Ceci ne veut pas dire, comme certains l'affirment, que les éléments présentés par tel ou tel ethnologue ne
relèveraient plus que du domaine de la fiction ou d'une narration ne pouvant prétendre à rendre compte
d'autre chose que de l'identité de l'auteur. De telles critiques oublient la connotation heuristique dont ces
travaux sont porteurs, une fois que l'on a tamisé, présenté et précisé leurs conjonctures d'énonciation
singulière et sociale. La qualité de ces analyses se révèleront d'autant plus qu'elles auront été apurées de
cette prétention positiviste qui est souvent la leur. Elles apparaîtront alors comme des moments
circonstanciels de connaissance qui, toutefois, tissent du logique, participent, peu ou prou, à des
perspectives dont la mise en situation et l'examen peuvent permettre d'approfondir la connaissance de
l'Autre et du Même, du Soi et de l'Altérité.
Ce frottement entre sociologie et anthropologie ne s'inscrit pas inopinément dans cette fin du XXe siècle.
Les traits caractéristiques de cet espace temporel concourent à son apparition. Cette émergence était peu
probable et n'avait effectivement pas eu lieu précédemment ou ne s'en était tenue qu'à des bribes de
propositions. Ces traces, nous avons commencé à les reconstituer. Elles témoignent du fait même de leur
nature éphémère, souterraine ou frileuse, de l'importance des contextes épistémologiques et sociaux.

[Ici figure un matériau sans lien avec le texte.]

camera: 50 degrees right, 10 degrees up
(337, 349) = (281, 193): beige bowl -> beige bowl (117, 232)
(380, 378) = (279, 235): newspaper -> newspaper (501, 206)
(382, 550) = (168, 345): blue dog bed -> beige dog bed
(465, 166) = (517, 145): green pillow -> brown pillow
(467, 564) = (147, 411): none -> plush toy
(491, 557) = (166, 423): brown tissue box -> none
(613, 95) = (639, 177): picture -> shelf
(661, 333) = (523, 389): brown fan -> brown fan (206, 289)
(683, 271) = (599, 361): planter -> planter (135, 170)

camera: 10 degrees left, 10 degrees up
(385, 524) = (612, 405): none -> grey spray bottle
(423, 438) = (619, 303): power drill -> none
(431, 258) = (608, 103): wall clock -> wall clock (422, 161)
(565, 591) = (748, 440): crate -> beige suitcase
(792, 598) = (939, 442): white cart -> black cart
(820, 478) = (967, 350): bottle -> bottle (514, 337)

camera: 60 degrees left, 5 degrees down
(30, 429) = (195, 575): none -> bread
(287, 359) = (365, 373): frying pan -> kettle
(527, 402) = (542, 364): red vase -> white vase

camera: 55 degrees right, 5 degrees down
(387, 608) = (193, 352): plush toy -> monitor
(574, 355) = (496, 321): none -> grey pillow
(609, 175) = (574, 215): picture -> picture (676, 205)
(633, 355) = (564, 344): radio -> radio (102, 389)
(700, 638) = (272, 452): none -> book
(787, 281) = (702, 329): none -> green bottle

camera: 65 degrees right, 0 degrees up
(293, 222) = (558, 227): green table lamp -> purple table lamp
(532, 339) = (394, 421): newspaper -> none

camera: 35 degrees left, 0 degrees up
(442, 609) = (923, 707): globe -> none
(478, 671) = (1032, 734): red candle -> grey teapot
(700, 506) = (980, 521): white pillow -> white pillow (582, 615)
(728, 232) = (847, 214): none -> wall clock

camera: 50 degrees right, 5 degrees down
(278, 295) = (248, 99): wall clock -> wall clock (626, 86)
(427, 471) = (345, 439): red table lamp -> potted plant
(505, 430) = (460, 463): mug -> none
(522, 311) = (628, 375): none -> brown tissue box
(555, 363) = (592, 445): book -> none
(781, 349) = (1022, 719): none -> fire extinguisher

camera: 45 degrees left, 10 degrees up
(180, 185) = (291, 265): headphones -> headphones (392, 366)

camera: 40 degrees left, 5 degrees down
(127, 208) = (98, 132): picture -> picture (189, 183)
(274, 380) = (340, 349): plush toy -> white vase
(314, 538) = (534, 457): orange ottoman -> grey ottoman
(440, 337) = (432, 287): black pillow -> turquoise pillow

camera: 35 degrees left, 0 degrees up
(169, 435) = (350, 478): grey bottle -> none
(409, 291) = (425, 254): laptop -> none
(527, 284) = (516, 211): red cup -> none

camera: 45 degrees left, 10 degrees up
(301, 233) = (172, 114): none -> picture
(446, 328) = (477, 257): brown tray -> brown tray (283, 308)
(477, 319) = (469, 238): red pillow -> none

Ce premier numéro présente ainsi trois axes : textes classiques, réflexions méthodologiques et regards
neufs. Il s'agit d'abord de donner à la lecture des définitions ayant eu cours au dix-huitième et dix-neuvième
siècles. On peut, à l'évidence, observer des différences sensibles d'interprétation quant aux champs de
l'anthropologie et de la sociologie. L'analyse de Jacques Hamel resitue ensuite des éléments du débat
interdisciplinaire actuel et les interférences entre ces domaines. Les études de Valérie Cohen, Jean-François
Poltorak et Léa Salmon nous montrent comment des faits sociaux contemporains peuvent bénéficier d'une
approche à résonance socio-anthropologique.
Notes
1 Terme que j'ai proposé en 1983 lors de la formation de nouvelles unités de recherche en sociologie (URES) au Centre d'Étude
Sociologique (CNRS). Voir CES Information, n°8, 1983, pp.7, 16, 20, 25 ; P. Bouvier, « Perspective pour une socio-
anthropologie du travail », Sociétés, n° 2, 1984 ; et idem, Socio-anthropologie du contemporain, Paris, Galilée, 1995.
2 Condorcet, Esquisse d'un tableau historique des progrès de l'esprit humain, 1793.
3 J. Fourastié, Machinisme et Bien-être, Paris, Minuit, 1951. J. Dumazedier, Vers une civilisation du loisir ? Paris, Seuil, 1962.
4 Ces éléments seront développés dans les prochaines livraisons de la revue.